C’est ce que Jésus a fait avec Pierre après sa mort et sa résurrection. Il n’a pas fait la leçon à Pierre alors que l’apôtre l’avait trahi. Jésus est revenu à l’essentiel : « m’aimes-tu ? Veux-tu que nous recommencions quelque chose de nouveau ensemble ? » Il ne veut pas régler les comptes du passé. Il était en train de construire l’avenir. Et Pierre n’a pas cherché d’excuse pour sa trahison. Il n’a pas dit à Jésus : « c’est de ta faute. Tu étais allé trop loin. » Lui aussi, comme Jésus, était revenu à l’essentiel : vivre ensemble.
C’est ce que l’on souhaite aux peuples russes et ukrainiens : réapprendre à vivre ensemble, autrement, après la guerre. C’est ce que les Européens ont fait après la guerre avec les Allemands : eux, comme nous, nous apprenons tous les jours à vivre autrement qu’avant, et finalement c’est beaucoup mieux.

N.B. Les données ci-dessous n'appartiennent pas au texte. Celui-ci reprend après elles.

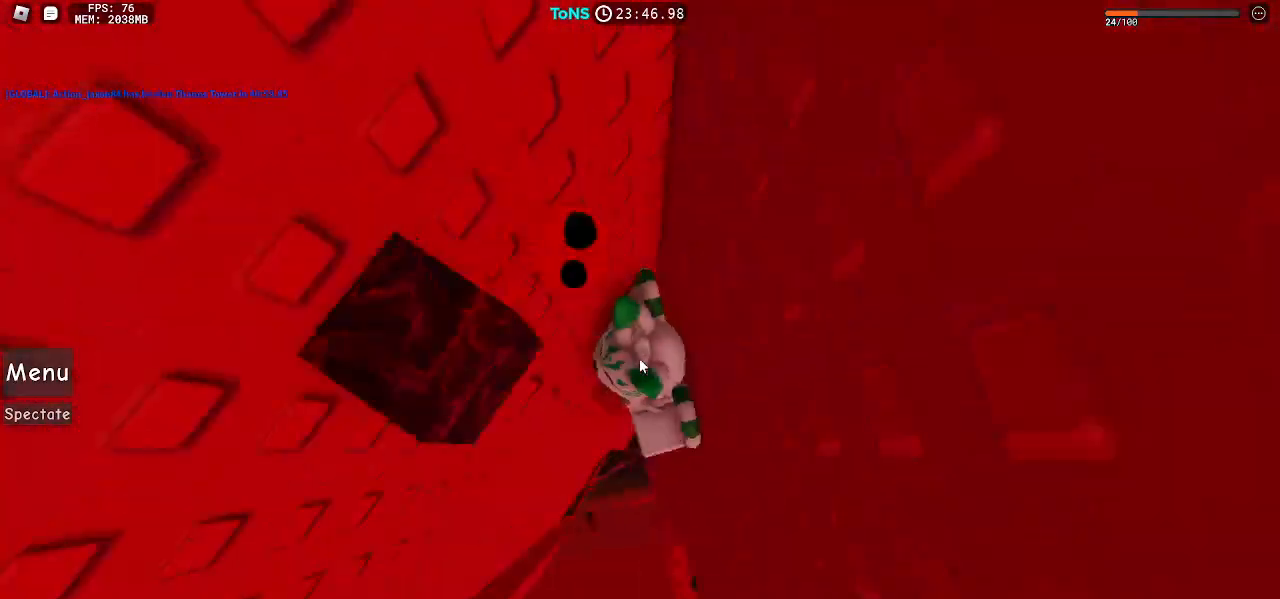
{"keys": ["d"], "mouse": ["right"], "events": [[200, "d", "down"], [200, "shift", "down"], [283, "space", "down"], [300, "shift", "up"], [383, "space", "up"]]}
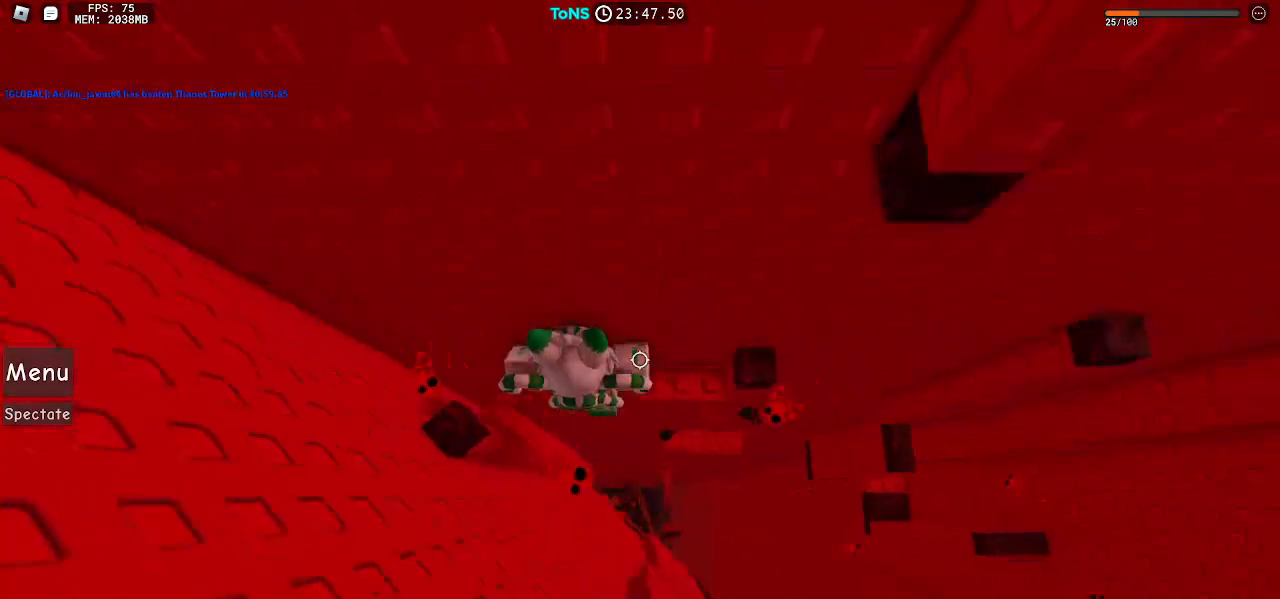
{"keys": [], "mouse": ["right"], "events": [[33, "w", "down"], [117, "d", "up"], [150, "w", "up"], [317, "shift", "down"], [383, "shift", "up"]]}
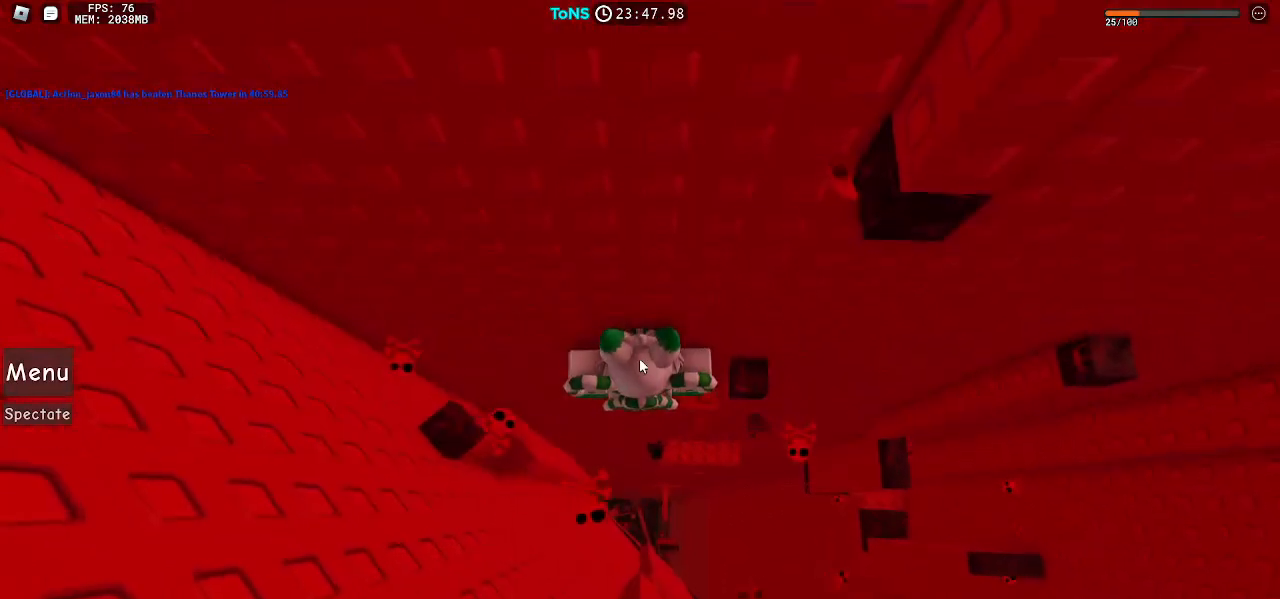
{"keys": [], "mouse": ["right"], "events": [[217, "w", "down"], [233, "d", "down"], [283, "d", "up"], [300, "w", "up"]]}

C’est ce que Joseph a fait avec Marie : il n’a pas tout compris (et nous non plus), mais il s’est dit : « c’est un mystère, mais c’est avec elle que je veux vivre. »
Il y a, dans mon village, à Havré, près de Mons, une chapelle consacrée à Notre Dame. C’est la chapelle du Bon Vouloir. Ce sont les gens du village qui ont construit cette chapelle il y a cinq ans. Ils savaient qu’il fallait toujours recommencer et toujours faire preuve de « bon vouloir », comme Marie et Joseph, comme Jésus et saint Pierre, comme nous tous les jours.